Но это было почти шесть лет назад. А сегодня у Джеймса был день рождения. День, когда вся семья собирается вместе. Кто бы где ни находился, кто бы чем ни был занят, в этот день большой дом снова наполнялся смехом, шутливой возней и разговорами обо всем и ни о чем. Утро Джеймс начинал с похода на могилу Нейта, потом был набег на магазин, а у самого дома — на кондитерскую. Все его сыновья были сладкоежками, и каждому из них на большом праздничном торте полагалось задуть по одной свече.
Джеймс воткнул в крем последнюю и отошел от стола, оглядывая дело рук своих. Семь свечей. Семь имен.
Наверное, теперь уже можно сказать, что он справился? Джеймс почему-то был уверен, что справился. И что Нейт сейчас улыбается, глядя на него.
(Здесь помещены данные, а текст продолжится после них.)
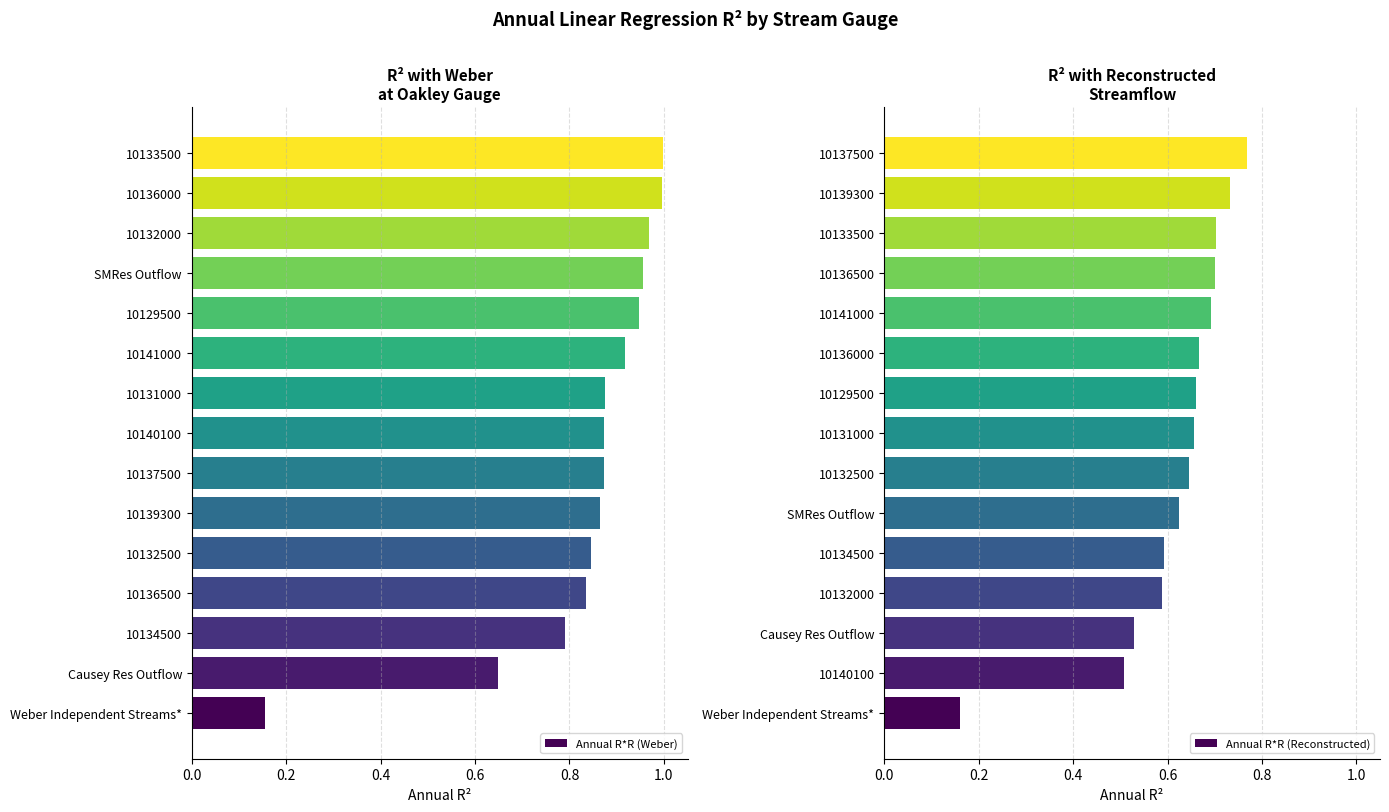

How many categories are shown in the chart?

15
На них. Потому что за окном уже шуршит гравий. Потому что уже слышен веселый смех. И потому что так тепло на душе. Его «великолепная семерка» наконец-то дома.
Джеймс улыбнулся, поправил свечу и поспешил к двери.
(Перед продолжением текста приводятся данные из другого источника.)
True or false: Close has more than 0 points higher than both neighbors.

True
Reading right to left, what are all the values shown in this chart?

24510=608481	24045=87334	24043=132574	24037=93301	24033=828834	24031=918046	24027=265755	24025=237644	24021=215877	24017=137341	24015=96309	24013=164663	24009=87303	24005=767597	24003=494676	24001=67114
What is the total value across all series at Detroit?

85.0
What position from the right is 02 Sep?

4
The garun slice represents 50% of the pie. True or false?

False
========== 1. Тыгриску ==========
Комментарий к 1. Тыгриску
Понятия не имею, почему Муз решил начать с него.
Слэш, ксенофилия, NC-17, первый раз, чуть-чуть ангста, чуть-чуть романтики, флаффа,
капелька любви-ненависти
Он называл его Ириской. То ли в насмешку, то ли потому, что ему самому нравилось, как это звучит — Тыгриску так и не смог понять. Как и то, почему он, вместо того, чтобы быть в лаборатории, сидит на скамейке в парке на вечерней жаре, рядом с лохматым парнем, не способным запомнить его имя. «Лохматый парень» был младшим братом его лучшего друга и сотрудника по совместительству, и, наверное, только это удерживало Тыгриску на месте. Можно было, конечно, еще прикончить надоедливого шалопая, и удрать с места преступления, но народа слишком много, так что сдадут его сразу.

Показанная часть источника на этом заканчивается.